Which is exactly why the hacking scene needs to get on breaking this single point of failure as hard and spectacularly as they can, then release something that crashes every system running "secure boot" in such a way to make it clear that it is worse than useless at what it was ostensibly designed to do. Better yet it needs to crash the hardware in such a way the OEMs are liable and it costs them enough pain they instinctively shy away from any future types of such systems. Maybe then it would make the whole thing go away again...

--bornagainpenguin

Reply Parent Score: 5

RE[3]: Fedora Shim
by ssokolow on Fri 7th Dec 2012 13:01 in reply to "RE[2]: Fedora Shim"
ssokolow Member since:
2010-01-21

Alfman posted...
"This is another reason I hate microsoft's secure boot design. Even if they had the best of intentions, it creates a single point of failure. One bug or leak breaks everybody's secure boot security worldwide. It just reaffirms how secure boot has been designed for 3rd party control rather than security.

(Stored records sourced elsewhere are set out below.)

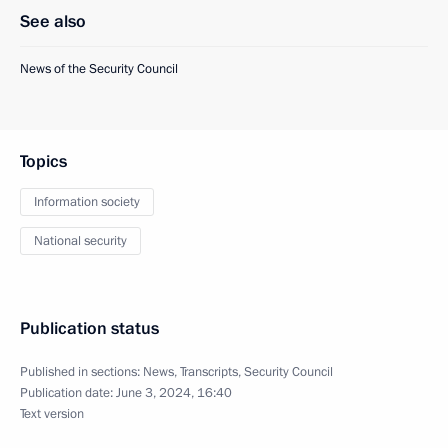
See also
News of the Security Council
Topics
Information society
National security
Publication status
Published in sections:
News
,
Transcripts
,
Security Council
Publication date:
June 3, 2024, 16:40
Text version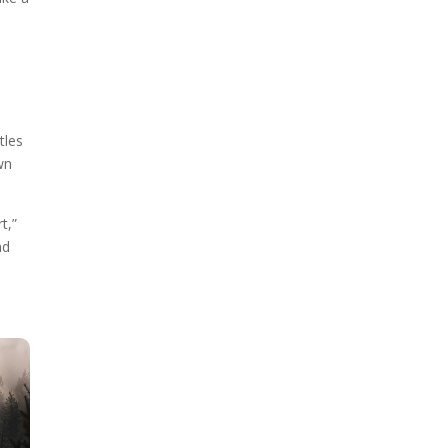
tles
wn
t,”
nd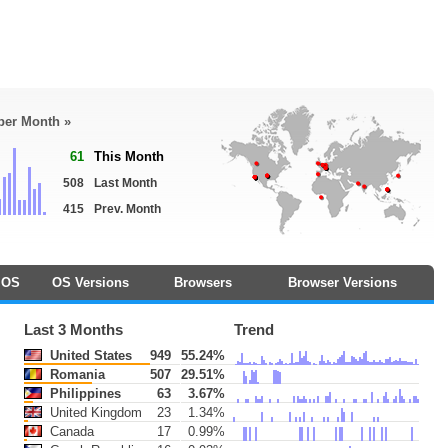
 per Month »
61
This Month
508
Last Month
415
Prev. Month
OS
OS Versions
Browsers
Browser Versions
Last 3 Months
Trend
United States
949
55.24%
Romania
507
29.51%
Philippines
63
3.67%
United Kingdom
23
1.34%
Canada
17
0.99%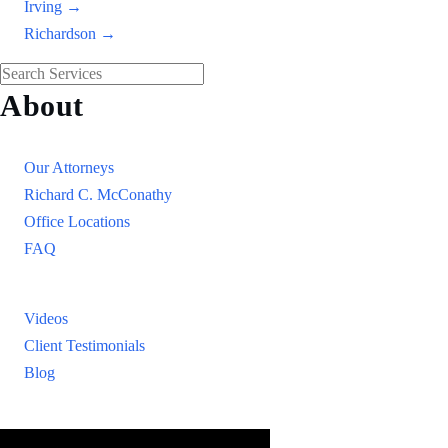
Irving →
Richardson →
About
Our Firm
Our Attorneys
Richard C. McConathy
Office Locations
FAQ
Resources
Videos
Client Testimonials
Blog
Resources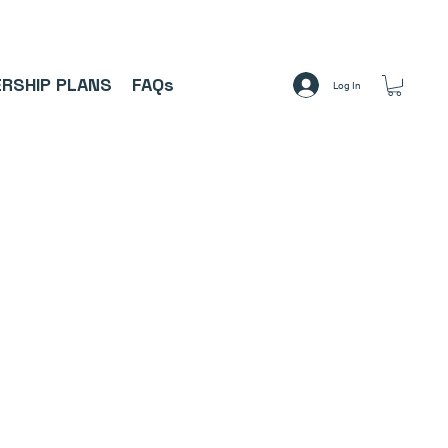
A     ⚽
RSHIP PLANS
FAQs
Log In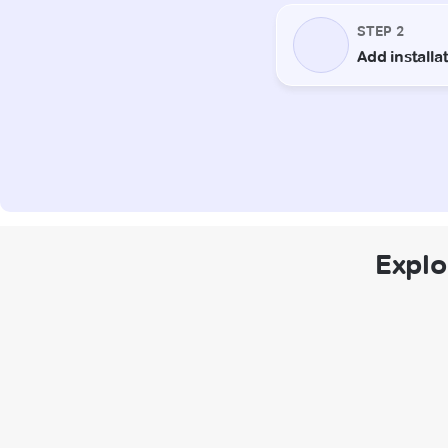
Explo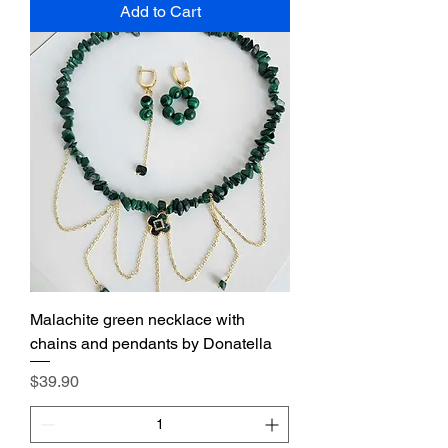
Add to Cart
Malachite green necklace with
chains and pendants by Donatella
Price
$39.90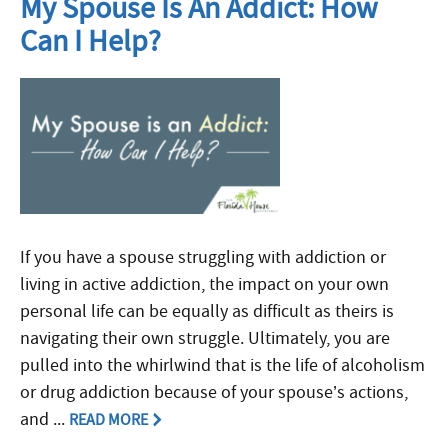
My Spouse Is An Addict: How
Can I Help?
If you have a spouse struggling with addiction or
living in active addiction, the impact on your own
personal life can be equally as difficult as theirs is
navigating their own struggle. Ultimately, you are
pulled into the whirlwind that is the life of alcoholism
or drug addiction because of your spouse’s actions,
and ...
READ MORE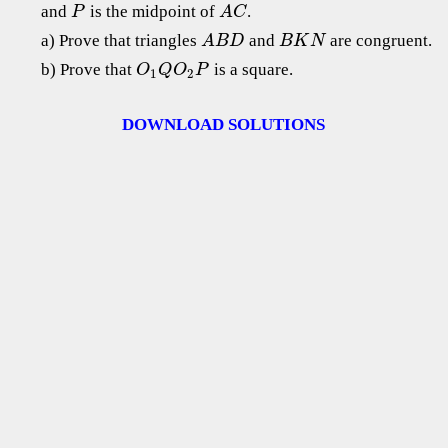
and
is the midpoint of
.
P
A
C
a) Prove that triangles
and
are congruent.
A
B
D
B
K
N
b) Prove that
is a square.
O
Q
O
P
1
2
DOWNLOAD SOLUTIONS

Which is exactly why the hacking scene needs to get on breaking this single point of failure as hard and spectacularly as they can, then release something that crashes every system running "secure boot" in such a way to make it clear that it is worse than useless at what it was ostensibly designed to do. Better yet it needs to crash the hardware in such a way the OEMs are liable and it costs them enough pain they instinctively shy away from any future types of such systems. Maybe then it would make the whole thing go away again...

--bornagainpenguin
"

Shouldn't be too hard when you have a modular firmware that's essentially an OS unto itself. (as complex as an OS kernel, high-level programming interface, standard library of helper functions, its own drivers for things like the network card, facilities for storing what (depending on the vendor) could potentially be megabytes of data in on-motherboard non-volatile storage, etc.)

I'm hoping for the day when a piece of malware comes out that waits for its creator to inform it of a 0-day exploit, then exploits Windows and UEFI to set up shop as a UEFI rootkit and resist all attempts to remove it without desoldering the flash chip and replacing it.

It'd be a fiasco worse than the Intel FDIV bug and it's completely possible because:

1. Every motherboard manufacturer is using Intel's reference implementation of UEFI with their own modules added in. It's effectively a monoculture like Windows. Hardware variations don't really matter.

2. They discover new bugs in the reference implementation quite often. It's like Windows in that way too.

Edited 2012-12-07 13:11 UTC

Reply Parent Score: 5

RE[3]: Fedora Shim
by Alfman on Fri 7th Dec 2012 15:55 in reply to "RE[2]: Fedora Shim"
Alfman Member since:
2011-01-28

bornagainenguin,

Implementation bugs can be a problem. I was actually referring to how we effectively have one key (microsoft's) controlling the hardware/firmware secure features on every consumer computer from now on is an inherently poor security design. This is not something a competent standards security engineer could have signed off on unless there were ulterior motives. Of course they were working for microsoft so there you go.

I agree that finding an implementation vulnerability will be an embarrassment, but realistically what do we think will happen? I believe they'll just fix the implementation & release patches, and then continue down the same path.